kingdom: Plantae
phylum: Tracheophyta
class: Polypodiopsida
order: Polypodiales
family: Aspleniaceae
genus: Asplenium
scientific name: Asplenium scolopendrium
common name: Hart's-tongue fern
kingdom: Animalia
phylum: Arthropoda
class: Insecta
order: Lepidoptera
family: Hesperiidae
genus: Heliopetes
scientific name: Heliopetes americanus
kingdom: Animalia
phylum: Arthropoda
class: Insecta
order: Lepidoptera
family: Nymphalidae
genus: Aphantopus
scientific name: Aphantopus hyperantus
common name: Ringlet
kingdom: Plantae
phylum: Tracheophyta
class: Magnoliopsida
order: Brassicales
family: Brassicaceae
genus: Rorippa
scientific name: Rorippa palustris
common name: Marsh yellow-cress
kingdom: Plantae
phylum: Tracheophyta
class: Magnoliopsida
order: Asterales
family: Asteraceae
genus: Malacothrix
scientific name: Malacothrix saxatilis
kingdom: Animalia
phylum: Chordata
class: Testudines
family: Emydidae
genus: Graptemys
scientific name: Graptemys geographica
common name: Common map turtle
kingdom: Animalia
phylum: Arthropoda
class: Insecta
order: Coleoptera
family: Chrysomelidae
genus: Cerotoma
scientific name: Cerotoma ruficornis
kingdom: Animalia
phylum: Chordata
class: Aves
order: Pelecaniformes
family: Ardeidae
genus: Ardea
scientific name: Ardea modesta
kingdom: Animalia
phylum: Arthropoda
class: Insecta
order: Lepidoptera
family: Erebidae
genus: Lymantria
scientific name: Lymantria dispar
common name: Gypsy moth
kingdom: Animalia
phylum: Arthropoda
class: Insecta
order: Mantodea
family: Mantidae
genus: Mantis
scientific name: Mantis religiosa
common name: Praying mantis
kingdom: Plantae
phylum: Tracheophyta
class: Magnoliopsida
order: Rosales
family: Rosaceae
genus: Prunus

GIVEN REQUEST:
Present every line of the records above as a Markdown table with two columns, Row and Line. Number each row and omit any blank lines.

FULL OUTPUT:
| Row | Line |
|---|---|
| 1 | kingdom: Plantae |
| 2 | phylum: Tracheophyta |
| 3 | class: Polypodiopsida |
| 4 | order: Polypodiales |
| 5 | family: Aspleniaceae |
| 6 | genus: Asplenium |
| 7 | scientific name: Asplenium scolopendrium |
| 8 | common name: Hart's-tongue fern |
| 9 | kingdom: Animalia |
| 10 | phylum: Arthropoda |
| 11 | class: Insecta |
| 12 | order: Lepidoptera |
| 13 | family: Hesperiidae |
| 14 | genus: Heliopetes |
| 15 | scientific name: Heliopetes americanus |
| 16 | kingdom: Animalia |
| 17 | phylum: Arthropoda |
| 18 | class: Insecta |
| 19 | order: Lepidoptera |
| 20 | family: Nymphalidae |
| 21 | genus: Aphantopus |
| 22 | scientific name: Aphantopus hyperantus |
| 23 | common name: Ringlet |
| 24 | kingdom: Plantae |
| 25 | phylum: Tracheophyta |
| 26 | class: Magnoliopsida |
| 27 | order: Brassicales |
| 28 | family: Brassicaceae |
| 29 | genus: Rorippa |
| 30 | scientific name: Rorippa palustris |
| 31 | common name: Marsh yellow-cress |
| 32 | kingdom: Plantae |
| 33 | phylum: Tracheophyta |
| 34 | class: Magnoliopsida |
| 35 | order: Asterales |
| 36 | family: Asteraceae |
| 37 | genus: Malacothrix |
| 38 | scientific name: Malacothrix saxatilis |
| 39 | kingdom: Animalia |
| 40 | phylum: Chordata |
| 41 | class: Testudines |
| 42 | family: Emydidae |
| 43 | genus: Graptemys |
| 44 | scientific name: Graptemys geographica |
| 45 | common name: Common map turtle |
| 46 | kingdom: Animalia |
| 47 | phylum: Arthropoda |
| 48 | class: Insecta |
| 49 | order: Coleoptera |
| 50 | family: Chrysomelidae |
| 51 | genus: Cerotoma |
| 52 | scientific name: Cerotoma ruficornis |
| 53 | kingdom: Animalia |
| 54 | phylum: Chordata |
| 55 | class: Aves |
| 56 | order: Pelecaniformes |
| 57 | family: Ardeidae |
| 58 | genus: Ardea |
| 59 | scientific name: Ardea modesta |
| 60 | kingdom: Animalia |
| 61 | phylum: Arthropoda |
| 62 | class: Insecta |
| 63 | order: Lepidoptera |
| 64 | family: Erebidae |
| 65 | genus: Lymantria |
| 66 | scientific name: Lymantria dispar |
| 67 | common name: Gypsy moth |
| 68 | kingdom: Animalia |
| 69 | phylum: Arthropoda |
| 70 | class: Insecta |
| 71 | order: Mantodea |
| 72 | family: Mantidae |
| 73 | genus: Mantis |
| 74 | scientific name: Mantis religiosa |
| 75 | common name: Praying mantis |
| 76 | kingdom: Plantae |
| 77 | phylum: Tracheophyta |
| 78 | class: Magnoliopsida |
| 79 | order: Rosales |
| 80 | family: Rosaceae |
| 81 | genus: Prunus |